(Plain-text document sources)
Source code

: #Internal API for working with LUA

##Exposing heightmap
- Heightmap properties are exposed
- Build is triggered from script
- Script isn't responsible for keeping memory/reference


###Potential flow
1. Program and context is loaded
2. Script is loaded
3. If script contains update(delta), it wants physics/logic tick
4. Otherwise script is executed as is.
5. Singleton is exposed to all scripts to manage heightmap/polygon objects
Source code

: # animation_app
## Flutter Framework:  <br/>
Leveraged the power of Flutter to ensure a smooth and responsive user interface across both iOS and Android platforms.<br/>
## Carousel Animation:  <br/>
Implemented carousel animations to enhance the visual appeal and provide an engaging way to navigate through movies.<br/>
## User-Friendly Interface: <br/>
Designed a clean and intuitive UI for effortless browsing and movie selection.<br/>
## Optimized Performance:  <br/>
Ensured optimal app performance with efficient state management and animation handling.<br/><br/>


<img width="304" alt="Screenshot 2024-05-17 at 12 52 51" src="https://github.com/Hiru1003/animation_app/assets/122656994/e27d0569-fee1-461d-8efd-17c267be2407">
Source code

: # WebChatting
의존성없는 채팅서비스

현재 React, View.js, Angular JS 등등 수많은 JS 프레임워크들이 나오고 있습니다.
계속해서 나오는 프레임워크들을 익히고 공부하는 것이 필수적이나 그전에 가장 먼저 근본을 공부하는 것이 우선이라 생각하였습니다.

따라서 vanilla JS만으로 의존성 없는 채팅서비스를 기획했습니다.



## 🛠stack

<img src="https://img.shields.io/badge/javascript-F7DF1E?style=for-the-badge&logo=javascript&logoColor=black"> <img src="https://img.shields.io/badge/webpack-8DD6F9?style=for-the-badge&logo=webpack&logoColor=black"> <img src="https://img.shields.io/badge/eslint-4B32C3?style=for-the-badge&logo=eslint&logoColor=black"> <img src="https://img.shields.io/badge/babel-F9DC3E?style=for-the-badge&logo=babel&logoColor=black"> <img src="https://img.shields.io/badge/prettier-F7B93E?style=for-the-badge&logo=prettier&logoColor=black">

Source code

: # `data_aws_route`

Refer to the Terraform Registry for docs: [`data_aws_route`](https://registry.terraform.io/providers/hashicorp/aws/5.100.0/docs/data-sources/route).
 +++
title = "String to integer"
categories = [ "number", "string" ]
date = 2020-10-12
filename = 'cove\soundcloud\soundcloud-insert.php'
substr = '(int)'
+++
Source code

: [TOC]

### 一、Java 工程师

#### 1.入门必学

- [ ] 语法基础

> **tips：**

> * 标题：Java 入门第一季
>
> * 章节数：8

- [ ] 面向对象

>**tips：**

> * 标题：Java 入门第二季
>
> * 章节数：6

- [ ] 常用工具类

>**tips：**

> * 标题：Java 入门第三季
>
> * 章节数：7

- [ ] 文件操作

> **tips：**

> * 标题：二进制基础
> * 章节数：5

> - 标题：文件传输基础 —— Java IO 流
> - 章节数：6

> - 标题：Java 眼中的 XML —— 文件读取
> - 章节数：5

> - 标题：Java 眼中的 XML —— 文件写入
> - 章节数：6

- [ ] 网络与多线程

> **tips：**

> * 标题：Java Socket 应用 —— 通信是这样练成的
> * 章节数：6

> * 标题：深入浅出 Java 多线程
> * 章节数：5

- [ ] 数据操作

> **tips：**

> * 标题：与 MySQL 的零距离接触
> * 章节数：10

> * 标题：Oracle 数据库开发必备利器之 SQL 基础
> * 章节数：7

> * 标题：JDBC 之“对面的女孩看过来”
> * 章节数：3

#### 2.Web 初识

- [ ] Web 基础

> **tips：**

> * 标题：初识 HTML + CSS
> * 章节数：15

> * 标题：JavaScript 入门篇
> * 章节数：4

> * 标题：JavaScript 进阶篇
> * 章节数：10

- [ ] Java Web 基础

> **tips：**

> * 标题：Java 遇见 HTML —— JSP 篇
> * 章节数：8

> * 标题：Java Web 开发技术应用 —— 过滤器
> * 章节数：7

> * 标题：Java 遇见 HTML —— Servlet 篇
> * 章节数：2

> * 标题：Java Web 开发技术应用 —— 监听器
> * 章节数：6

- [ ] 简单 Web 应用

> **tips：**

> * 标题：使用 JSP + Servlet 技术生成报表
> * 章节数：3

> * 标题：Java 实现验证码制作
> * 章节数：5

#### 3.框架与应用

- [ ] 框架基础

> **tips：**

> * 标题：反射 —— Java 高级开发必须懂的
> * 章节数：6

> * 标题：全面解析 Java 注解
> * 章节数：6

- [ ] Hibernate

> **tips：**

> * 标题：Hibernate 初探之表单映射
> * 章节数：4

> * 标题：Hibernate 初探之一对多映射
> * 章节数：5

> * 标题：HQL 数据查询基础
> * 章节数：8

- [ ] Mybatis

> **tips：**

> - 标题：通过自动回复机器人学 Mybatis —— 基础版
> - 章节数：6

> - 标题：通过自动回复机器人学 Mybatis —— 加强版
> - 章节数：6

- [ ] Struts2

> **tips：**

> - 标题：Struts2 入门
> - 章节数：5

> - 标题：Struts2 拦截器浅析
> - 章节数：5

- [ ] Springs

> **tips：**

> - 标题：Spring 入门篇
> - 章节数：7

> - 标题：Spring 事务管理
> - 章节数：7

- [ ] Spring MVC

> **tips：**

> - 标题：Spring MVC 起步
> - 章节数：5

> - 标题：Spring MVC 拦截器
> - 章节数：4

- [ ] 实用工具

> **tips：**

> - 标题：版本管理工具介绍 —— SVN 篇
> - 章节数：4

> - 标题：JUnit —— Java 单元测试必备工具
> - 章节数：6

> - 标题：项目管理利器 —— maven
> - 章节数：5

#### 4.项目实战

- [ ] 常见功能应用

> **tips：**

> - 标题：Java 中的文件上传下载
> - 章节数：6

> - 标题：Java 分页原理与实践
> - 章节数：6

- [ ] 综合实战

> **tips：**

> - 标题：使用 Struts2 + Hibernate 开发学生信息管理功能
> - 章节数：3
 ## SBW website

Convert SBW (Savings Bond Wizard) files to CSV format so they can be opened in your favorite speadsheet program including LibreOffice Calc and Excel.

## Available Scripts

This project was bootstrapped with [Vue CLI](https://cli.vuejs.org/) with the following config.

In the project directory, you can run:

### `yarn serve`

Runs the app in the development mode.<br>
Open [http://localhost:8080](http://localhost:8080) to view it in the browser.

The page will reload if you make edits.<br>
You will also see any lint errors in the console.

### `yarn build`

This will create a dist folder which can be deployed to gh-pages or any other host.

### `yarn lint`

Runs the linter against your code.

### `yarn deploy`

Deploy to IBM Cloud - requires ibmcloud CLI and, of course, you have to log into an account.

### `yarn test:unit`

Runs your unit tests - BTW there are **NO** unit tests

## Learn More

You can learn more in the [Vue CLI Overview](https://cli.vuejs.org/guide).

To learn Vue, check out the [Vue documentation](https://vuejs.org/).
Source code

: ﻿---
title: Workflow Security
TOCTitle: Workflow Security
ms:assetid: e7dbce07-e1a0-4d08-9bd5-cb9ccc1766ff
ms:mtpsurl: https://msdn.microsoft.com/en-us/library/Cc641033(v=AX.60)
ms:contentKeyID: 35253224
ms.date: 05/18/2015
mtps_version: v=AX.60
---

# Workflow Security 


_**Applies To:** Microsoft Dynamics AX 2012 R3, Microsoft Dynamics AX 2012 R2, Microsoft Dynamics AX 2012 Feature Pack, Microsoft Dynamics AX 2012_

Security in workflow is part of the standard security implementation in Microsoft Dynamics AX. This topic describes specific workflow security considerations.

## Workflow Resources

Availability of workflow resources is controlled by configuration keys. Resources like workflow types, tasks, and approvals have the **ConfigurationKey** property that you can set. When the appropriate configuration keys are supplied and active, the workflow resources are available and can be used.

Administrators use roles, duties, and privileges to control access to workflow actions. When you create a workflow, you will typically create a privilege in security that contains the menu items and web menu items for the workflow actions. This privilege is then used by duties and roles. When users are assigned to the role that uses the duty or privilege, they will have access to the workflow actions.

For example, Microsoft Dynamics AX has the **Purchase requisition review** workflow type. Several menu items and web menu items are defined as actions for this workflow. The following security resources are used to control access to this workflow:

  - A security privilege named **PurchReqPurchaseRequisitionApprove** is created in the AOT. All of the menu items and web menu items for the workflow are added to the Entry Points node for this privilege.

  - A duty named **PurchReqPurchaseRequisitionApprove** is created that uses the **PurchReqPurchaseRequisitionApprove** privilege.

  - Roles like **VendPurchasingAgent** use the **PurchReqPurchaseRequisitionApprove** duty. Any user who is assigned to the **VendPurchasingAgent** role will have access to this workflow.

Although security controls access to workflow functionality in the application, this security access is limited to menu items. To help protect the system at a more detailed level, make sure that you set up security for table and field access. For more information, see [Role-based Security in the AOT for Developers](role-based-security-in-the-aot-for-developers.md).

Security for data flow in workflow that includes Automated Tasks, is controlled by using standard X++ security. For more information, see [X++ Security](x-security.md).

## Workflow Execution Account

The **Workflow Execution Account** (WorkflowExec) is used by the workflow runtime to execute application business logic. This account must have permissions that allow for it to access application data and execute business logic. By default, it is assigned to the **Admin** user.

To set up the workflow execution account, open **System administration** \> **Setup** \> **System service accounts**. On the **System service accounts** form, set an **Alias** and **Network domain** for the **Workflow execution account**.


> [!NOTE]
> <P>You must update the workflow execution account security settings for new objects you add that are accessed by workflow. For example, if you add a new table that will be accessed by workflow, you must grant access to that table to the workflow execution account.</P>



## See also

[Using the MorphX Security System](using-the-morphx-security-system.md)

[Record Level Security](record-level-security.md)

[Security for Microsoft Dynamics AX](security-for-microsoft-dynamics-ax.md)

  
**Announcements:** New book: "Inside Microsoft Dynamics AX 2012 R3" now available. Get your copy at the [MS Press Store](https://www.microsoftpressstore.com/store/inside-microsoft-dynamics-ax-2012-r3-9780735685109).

§ **WORK INSTRUCTIONS**
Wherever the string "loaded" appears in the entries above, return the line it appears on.

§ **RESPONSE BOX**
1. Program and context is loaded
2. Script is loaded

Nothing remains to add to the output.